=== Exercise ===
Write out again the lines from the line with "pinky dip: (11, 274)" up to and including the line with "ring tip: (703, 391)", exactly as they stand below, and skip any picture.

=== Records for the exercise ===
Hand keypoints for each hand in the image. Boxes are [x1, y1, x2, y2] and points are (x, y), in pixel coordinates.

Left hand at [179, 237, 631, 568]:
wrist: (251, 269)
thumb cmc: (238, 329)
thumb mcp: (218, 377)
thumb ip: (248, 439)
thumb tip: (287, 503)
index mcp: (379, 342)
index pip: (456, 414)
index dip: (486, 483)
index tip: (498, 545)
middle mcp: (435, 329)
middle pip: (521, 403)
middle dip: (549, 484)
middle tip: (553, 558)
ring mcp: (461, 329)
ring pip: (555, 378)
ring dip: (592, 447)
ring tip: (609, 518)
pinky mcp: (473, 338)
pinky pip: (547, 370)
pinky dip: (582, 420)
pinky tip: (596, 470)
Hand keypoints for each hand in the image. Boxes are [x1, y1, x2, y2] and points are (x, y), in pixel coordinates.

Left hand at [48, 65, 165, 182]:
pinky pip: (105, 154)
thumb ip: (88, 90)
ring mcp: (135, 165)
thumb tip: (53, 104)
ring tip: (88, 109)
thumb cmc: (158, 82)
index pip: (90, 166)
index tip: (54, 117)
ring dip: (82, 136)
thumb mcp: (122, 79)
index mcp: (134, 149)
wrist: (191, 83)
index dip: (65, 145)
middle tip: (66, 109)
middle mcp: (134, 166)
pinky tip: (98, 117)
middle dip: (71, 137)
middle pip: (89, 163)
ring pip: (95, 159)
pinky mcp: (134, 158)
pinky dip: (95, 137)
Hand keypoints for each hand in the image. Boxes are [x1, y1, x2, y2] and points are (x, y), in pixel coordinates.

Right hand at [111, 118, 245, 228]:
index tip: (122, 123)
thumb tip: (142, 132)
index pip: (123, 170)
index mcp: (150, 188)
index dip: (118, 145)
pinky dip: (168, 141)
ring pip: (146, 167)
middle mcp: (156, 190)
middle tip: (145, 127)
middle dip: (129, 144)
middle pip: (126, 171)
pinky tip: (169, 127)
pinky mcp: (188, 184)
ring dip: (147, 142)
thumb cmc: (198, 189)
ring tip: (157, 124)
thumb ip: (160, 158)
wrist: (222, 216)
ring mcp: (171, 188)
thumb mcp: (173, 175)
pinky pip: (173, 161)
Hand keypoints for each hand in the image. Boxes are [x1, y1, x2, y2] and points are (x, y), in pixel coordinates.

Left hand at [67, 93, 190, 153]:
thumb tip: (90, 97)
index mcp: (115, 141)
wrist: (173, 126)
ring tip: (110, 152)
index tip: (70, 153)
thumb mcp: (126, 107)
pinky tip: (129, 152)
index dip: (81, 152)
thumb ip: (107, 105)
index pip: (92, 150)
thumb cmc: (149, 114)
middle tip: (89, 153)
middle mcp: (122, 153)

...

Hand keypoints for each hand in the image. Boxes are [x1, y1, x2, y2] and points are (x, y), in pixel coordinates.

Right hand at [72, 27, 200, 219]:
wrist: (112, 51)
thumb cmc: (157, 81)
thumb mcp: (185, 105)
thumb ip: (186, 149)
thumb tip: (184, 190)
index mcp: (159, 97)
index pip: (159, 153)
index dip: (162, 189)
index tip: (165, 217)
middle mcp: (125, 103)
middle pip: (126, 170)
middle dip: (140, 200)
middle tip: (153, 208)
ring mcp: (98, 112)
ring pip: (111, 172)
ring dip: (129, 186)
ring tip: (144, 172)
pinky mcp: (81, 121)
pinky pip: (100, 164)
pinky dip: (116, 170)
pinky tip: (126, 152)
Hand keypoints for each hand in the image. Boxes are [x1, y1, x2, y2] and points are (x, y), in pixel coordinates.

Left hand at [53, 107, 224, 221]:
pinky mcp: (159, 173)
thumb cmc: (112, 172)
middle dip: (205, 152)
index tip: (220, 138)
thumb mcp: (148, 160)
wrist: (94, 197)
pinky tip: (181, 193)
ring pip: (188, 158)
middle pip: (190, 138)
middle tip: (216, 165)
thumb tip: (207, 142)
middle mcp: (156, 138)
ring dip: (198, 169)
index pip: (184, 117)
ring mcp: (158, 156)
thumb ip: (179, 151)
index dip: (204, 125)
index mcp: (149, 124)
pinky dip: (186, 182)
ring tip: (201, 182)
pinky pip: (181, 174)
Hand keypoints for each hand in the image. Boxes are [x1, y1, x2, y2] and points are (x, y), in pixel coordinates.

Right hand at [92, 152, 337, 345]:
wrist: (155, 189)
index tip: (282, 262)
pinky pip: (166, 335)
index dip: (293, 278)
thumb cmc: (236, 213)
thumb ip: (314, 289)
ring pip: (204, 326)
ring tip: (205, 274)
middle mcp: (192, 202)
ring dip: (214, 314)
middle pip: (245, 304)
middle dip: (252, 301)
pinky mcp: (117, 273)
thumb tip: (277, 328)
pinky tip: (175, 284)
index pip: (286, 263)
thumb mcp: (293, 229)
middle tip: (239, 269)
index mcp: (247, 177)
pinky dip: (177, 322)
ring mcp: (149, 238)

...

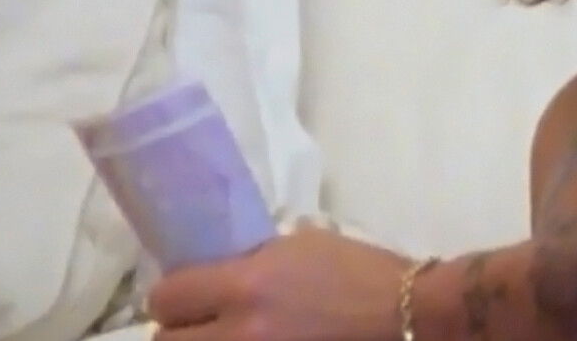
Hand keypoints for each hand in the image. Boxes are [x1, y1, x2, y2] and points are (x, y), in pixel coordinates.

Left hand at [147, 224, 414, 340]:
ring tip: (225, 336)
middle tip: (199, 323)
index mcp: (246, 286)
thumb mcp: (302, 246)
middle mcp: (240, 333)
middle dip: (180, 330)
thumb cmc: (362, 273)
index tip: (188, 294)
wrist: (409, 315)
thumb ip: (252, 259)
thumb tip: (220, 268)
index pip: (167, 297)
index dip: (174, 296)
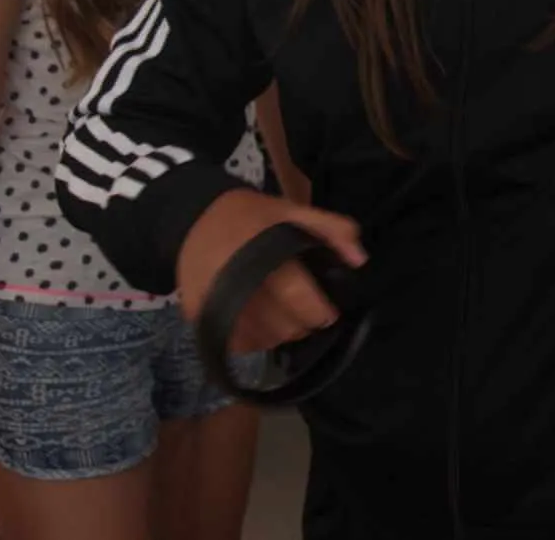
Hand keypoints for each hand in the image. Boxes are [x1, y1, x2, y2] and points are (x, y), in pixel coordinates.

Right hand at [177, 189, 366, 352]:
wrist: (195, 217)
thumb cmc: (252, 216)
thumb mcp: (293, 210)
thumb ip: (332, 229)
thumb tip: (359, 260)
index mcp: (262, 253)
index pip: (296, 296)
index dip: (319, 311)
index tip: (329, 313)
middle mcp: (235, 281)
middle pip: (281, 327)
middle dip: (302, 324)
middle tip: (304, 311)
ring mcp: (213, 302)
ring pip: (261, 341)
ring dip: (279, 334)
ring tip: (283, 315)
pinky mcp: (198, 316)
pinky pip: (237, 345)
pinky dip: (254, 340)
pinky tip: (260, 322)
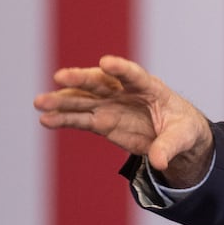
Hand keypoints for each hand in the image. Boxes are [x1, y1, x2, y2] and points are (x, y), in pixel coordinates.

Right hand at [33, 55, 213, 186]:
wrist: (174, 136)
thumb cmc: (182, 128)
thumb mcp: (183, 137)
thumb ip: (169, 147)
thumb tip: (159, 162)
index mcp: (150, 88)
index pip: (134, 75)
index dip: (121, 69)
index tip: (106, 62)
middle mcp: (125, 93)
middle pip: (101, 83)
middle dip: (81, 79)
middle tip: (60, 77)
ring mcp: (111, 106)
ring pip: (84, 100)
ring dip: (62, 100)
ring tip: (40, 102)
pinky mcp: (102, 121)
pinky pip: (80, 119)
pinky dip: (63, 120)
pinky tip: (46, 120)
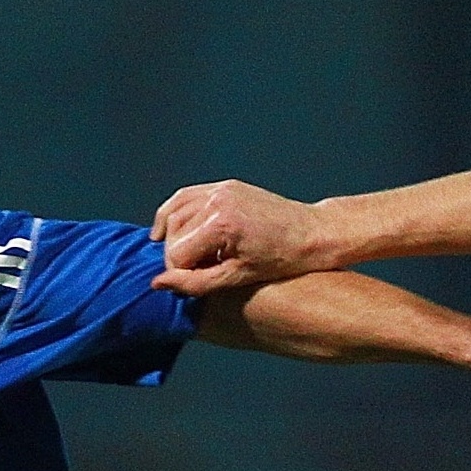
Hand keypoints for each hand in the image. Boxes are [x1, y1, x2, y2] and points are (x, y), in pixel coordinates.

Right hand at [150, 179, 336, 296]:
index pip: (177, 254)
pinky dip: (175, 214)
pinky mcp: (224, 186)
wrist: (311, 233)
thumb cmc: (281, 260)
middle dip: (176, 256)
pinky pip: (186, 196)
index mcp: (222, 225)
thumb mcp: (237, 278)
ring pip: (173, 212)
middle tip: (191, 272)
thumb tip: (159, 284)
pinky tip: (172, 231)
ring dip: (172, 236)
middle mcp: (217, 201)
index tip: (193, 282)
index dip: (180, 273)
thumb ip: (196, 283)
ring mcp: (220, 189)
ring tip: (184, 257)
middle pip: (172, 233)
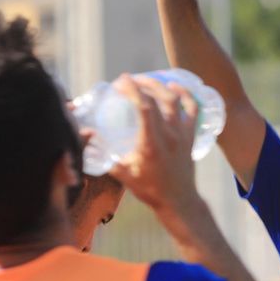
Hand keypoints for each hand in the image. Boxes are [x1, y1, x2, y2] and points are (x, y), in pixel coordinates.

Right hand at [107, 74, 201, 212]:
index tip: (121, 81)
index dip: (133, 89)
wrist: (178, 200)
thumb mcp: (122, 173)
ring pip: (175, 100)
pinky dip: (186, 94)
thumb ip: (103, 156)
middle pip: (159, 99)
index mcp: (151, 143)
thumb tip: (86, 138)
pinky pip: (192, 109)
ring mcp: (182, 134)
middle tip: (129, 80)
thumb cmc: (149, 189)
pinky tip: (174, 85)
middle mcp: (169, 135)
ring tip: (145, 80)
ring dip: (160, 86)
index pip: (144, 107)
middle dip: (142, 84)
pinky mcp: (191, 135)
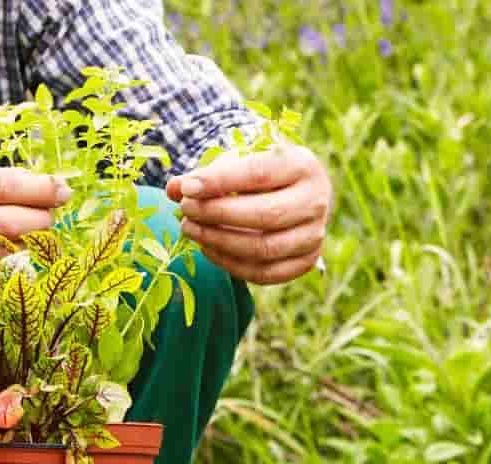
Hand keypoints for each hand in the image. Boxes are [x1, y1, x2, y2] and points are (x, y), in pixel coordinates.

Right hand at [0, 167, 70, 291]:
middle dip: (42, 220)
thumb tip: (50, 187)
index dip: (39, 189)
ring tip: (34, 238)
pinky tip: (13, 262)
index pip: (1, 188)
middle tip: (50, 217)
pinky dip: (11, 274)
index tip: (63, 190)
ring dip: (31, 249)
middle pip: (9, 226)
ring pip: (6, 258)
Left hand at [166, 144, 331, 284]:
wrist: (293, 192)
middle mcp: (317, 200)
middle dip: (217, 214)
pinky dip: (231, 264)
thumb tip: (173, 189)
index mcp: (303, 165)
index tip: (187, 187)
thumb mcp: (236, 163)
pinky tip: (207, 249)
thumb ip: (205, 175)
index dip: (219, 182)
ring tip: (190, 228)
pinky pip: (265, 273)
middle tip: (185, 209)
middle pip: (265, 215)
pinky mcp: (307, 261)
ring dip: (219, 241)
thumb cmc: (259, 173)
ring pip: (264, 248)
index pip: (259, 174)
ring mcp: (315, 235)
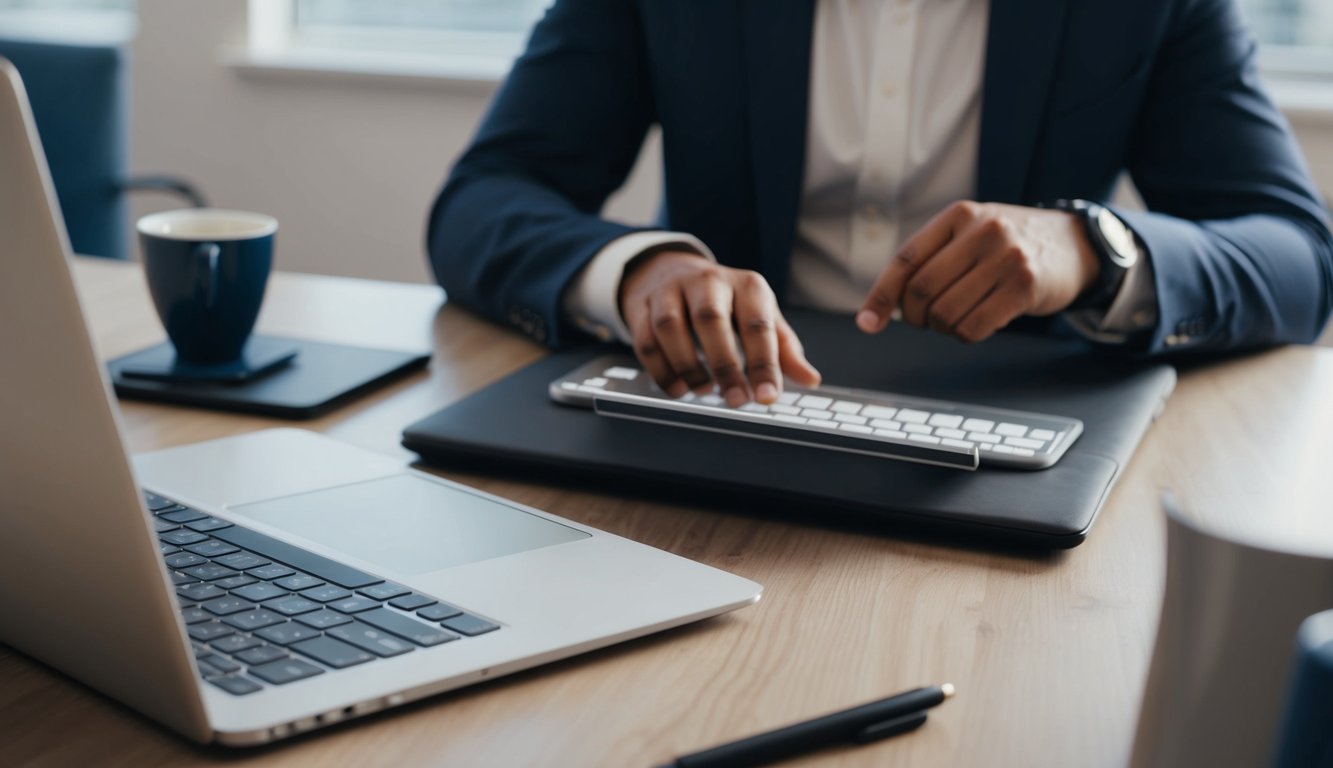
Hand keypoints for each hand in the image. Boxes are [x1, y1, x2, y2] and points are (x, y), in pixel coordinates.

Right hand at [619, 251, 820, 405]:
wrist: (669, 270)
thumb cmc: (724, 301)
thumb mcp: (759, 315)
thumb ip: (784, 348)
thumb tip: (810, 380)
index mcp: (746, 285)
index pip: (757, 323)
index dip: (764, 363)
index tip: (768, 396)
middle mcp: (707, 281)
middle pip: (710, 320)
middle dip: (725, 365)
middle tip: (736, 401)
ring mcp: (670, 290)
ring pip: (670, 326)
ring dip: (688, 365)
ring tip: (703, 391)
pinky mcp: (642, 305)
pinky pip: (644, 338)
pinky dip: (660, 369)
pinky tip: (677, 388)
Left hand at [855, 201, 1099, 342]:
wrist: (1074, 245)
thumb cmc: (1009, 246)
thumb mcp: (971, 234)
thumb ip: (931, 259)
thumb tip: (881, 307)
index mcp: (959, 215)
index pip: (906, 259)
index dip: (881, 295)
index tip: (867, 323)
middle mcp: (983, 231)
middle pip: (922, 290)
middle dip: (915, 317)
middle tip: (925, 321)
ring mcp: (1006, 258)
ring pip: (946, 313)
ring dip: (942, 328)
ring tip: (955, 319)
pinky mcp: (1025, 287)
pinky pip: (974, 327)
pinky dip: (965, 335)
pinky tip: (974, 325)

=== Result ===
pinky dip: (11, 274)
index tip: (63, 190)
ring dip: (31, 249)
middle pip: (9, 226)
ring pip: (6, 258)
Left hand at [166, 144, 331, 284]:
wrist: (293, 192)
middle mcp: (317, 200)
middle dip: (217, 214)
pinky dip: (231, 264)
thumb tip: (173, 189)
index mcp: (303, 165)
index tip: (187, 187)
thumb mcp: (236, 163)
pinky tip: (207, 249)
thumb ip: (205, 175)
index dip: (219, 182)
ring tip: (190, 228)
pinky pip: (265, 273)
middle tip: (185, 209)
middle pip: (265, 215)
pinky mcp: (307, 261)
ring dip: (219, 241)
thumb cmc: (259, 173)
ring pip: (264, 248)
index pip: (259, 174)
ring mcp: (315, 235)
Hand keypoints for each hand in the image. Boxes are [x1, y1, x2, y2] and points are (x, y), in pixel coordinates.

Right hand at [619, 251, 820, 405]:
wrist: (669, 270)
thumb cmc: (724, 301)
thumb mcp: (759, 315)
thumb ip: (784, 348)
thumb tip: (810, 380)
index mcp: (746, 285)
index pip: (757, 323)
index dip: (764, 363)
index tip: (768, 396)
middle mcp: (707, 281)
middle pip: (710, 320)
middle dip: (725, 365)
middle tip: (736, 401)
ring mcp: (670, 290)
ring pip: (670, 326)
ring dip: (688, 365)
ring tip: (703, 391)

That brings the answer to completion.